> PASSAGE SHOWN:
We couldn't get rid of chickens at our present house in TN, and the neighbors raise fighting cocks that are loose in the woods. We have lots of foxes, raccoons, bobcats, stay dogs and cats, and owls. And the ferrel chicken population is just as stable as ever. We keep wishing our dogs would keep the neighbors chickens at bay, but they keep coming over in our yard and tearing up the gardens. Periodically I find sitting hens and smash the eggs (our dogs like them).

Chickens are mostly sitting ducks at night when sleeping. If you get them trained to go into a coup at night that you can close up and lock, they will be safe from the wild predators that hunt primarily at night. In the morning you can let them out in a much less protected yard. 

This may be more practical than sympathetic, but sharing life with the rest of nature sometimes adds some ugly death to our lives.


----------



## Marc (May 30, 2011)

I understand your view Rick and I apreciate your words.

> TASK SET:
A - In the forum thread about chickens and predators, what do the neighbors raise?
B - Decide whether each statement agrees with the forum thread about chickens and predators, giving yes or no along with the words from the thread that settle it: (i) The writer's dogs like the eggs from the sitting hens. (ii) The wild predators hunt mainly during the day. (iii) The neighbors' chickens stay out of the writer's yard.
C - Write the next part of the forum thread about chickens and predators, starting after its final sentence.

Stored data:
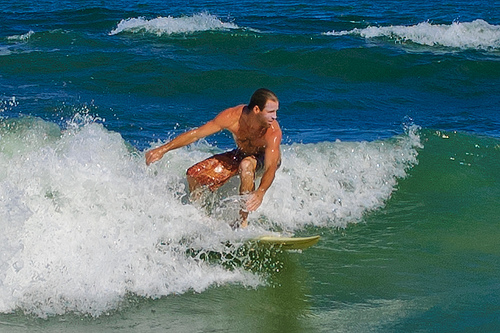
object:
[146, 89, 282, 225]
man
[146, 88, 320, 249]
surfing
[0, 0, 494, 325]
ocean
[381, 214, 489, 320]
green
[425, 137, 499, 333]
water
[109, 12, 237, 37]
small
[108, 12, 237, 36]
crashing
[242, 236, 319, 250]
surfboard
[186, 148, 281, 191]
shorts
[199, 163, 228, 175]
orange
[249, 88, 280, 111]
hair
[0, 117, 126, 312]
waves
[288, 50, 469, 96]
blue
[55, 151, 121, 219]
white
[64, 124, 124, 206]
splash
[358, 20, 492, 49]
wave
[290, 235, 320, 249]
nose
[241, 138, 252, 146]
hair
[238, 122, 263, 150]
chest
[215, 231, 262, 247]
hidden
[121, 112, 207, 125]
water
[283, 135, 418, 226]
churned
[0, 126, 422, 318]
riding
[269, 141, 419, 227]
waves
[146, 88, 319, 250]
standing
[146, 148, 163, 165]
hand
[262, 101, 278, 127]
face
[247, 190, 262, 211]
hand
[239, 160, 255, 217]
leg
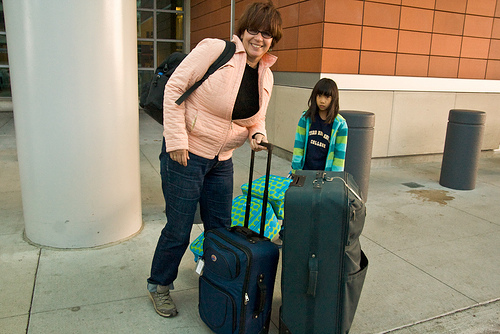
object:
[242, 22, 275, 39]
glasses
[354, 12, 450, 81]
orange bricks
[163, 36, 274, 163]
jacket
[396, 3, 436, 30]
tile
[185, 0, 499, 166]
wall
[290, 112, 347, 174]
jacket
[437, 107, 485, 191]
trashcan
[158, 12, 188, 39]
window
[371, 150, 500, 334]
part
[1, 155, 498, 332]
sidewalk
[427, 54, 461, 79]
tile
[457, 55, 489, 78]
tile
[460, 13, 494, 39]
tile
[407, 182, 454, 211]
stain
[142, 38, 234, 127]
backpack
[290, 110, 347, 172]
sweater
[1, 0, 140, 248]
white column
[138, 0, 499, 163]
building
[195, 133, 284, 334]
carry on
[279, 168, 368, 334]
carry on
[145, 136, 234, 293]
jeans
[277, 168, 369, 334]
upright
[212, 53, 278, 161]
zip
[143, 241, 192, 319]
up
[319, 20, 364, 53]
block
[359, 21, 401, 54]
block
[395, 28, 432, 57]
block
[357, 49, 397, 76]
* * *
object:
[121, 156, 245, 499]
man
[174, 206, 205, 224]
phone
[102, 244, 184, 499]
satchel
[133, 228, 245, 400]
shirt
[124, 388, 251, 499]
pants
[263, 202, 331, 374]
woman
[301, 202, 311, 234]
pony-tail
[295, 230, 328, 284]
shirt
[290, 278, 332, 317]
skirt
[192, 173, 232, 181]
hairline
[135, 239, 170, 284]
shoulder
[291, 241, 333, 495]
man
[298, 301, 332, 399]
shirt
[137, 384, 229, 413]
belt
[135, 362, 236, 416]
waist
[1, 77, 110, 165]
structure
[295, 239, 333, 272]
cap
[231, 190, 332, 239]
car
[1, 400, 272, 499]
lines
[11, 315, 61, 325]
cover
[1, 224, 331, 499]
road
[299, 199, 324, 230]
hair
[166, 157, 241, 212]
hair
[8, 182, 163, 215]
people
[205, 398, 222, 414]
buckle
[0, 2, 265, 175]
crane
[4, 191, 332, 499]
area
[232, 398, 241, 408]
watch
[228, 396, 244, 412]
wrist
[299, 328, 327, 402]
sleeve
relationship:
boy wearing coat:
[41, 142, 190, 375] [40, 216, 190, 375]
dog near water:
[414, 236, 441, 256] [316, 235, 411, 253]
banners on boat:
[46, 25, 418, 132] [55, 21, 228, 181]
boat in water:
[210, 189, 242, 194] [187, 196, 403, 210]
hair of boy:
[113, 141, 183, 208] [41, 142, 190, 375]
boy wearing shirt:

> RESPONSES TO THE TASKS:
A - Fighting cocks that are loose in the woods.

B -
(i) Yes: "Periodically I find sitting hens and smash the eggs (our dogs like them)."
(ii) No: "they will be safe from the wild predators that hunt primarily at night."
(iii) No: "they keep coming over in our yard and tearing up the gardens."

C -
My biggest mistake was the coup that was build to keep the chickens out and never thought of it being used to withstand intruders from the outside.

Lesson is learned and construction of the coup will start soon.


----------



## Rick (May 30, 2011)

Marc said:


> I understand your view Rick and I apreciate your words.
> 
> My biggest mistake was the coup that was build to keep the chickens out and never thought of it being used to withstand intruders from the outside.
> 
> Lesson is learned and construction of the coup will start soon.




That's the way Marc. Sadder still it would be if you let fox win and you give up on the life you are working with. The struggle to live is the prayer that keeps things going.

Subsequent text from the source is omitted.